Turning your waist in Dollyeo Chagi is neither simply to develop a more
powerful kick nor to make the kick deeper and more beautiful. The basic motions
are in the truth related to every skill and ideal of Taekwondo. Therefore, when
you practice the basic motions you should do so precisely, following each and
every specification as if counting. Most important is to repeat them constantly
until you are transformed into the basic motions themselves rather than a
conscious performer of them. How is it possible to make yourself into a motion?
It would be tedious to practice a basic motion a hundred times. But it would be
rather interesting to repeat it a thousand times; continue up to ten thousand
and you will obtain naturality; practice still further and you will obtain
Taekwondo entire. Then you can transform into the motion itself.
There
are three points you have to keep in your mind in practicing the basic motions:
distinctness, accordance and stability.
What
should be distinct? You must distinguish go from stop; emptiness from fullness;
before from after; and up from down. Distinctness comes from distinction. Since
Taekwondo understands the ultimate non-distinctive nature of reality and
transcends it, it accepts the illusion of distinctions over discernment of the
true and false, so it has the correctness of basic motions relying on its
distinctness. This distinctness generates the foundation for everything to be
kept in its proper place, which is the principle of basic motions related to
the way of Haneul.
What
should be accorded? You have to maintain your intention accorded with your
sight; sight with hand and foot; and hand and foot with waist. For this
accordance you should keep tide, center movement, and hand and foot accorded in
a motion. When you kick, you must accord your foot and waist; when you use your
hands, your hand and shoulder. In this complete accordance of all you can harmonize
with the world and have an opponent opposed in relation, which refers to the
way of Tang.
What
should be stable? You should keep your center, breath and mind stable, so that
your balance is settled with integrity of vitality. This is the not-losing
yourself within continuous change, which refers to the way of Saram.
In
order to attain all that you must maintain in basic motions you should perform
them with three teachings in mind: large movement, low center, and breathing
accordance.
You
should make large movements, not because such motions are always actually
useful but because through them you can obtain another important thing. This is
that it will enable you to concentrate your entirety even during a slight
motion, or to always move with your entirety. When you become accustomed to
moving with your entirety you can make distinction, accordance and stability
with greater ease. If you always make large movements with every motion you
cannot but move as many parts of your body as possible, and also establish that
way of motion in yourself. And then, when these ways become settled completely
as your own ways, you can make even the slightest motion with your entire body.
You
should keep your center low, because, just as a plant must spread its roots
deep in the earth before it can hope to grow upward, so is it natural that your
training advance and your entirety become strengthened from a firm center. The
center of your body can be firm through strengthening the waist and legs that
support it. Only then can even a slight motion be powerful enough to subdue an
opponent. Every physical movement flows by way of the waist to the hands and
feet, legs and arms. This is why your waist and legs should be as firmly
planted as if you and the earth were one, if you are to subdue an opponent with
the force of the earth’s collision.
You
should also make every correct movement of Taekwondo with your breath alone.

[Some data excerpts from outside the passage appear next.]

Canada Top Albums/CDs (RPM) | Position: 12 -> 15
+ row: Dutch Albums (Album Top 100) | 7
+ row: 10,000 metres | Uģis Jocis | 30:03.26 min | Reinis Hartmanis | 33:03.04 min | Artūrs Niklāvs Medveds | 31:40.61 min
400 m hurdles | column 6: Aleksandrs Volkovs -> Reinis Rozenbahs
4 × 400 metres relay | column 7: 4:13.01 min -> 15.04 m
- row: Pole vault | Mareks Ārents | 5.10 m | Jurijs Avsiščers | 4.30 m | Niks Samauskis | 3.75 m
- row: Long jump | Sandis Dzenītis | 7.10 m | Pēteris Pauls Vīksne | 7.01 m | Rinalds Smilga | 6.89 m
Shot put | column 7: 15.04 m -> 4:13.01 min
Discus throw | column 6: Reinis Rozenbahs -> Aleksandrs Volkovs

Taekwondo motions are but condensed expressions of all man’s biological
processes; and breath is the core of life. You should move with a simple
oneness, the harmonized oneness of Taekwondo. Your breath and your motion are
but different aspects of the same thing. Therefore, if you breathe correctly
you will discern no hardness in any basic pose. Correct breath means not just
breathing with your mouth, nose, or lungs but with your entire body. When you
breathe correctly all your vital processes will be managed properly with no
superfluous effort. Perfect pose and motion always demand perfect breathing.
With correct breathing pose and motion become animate.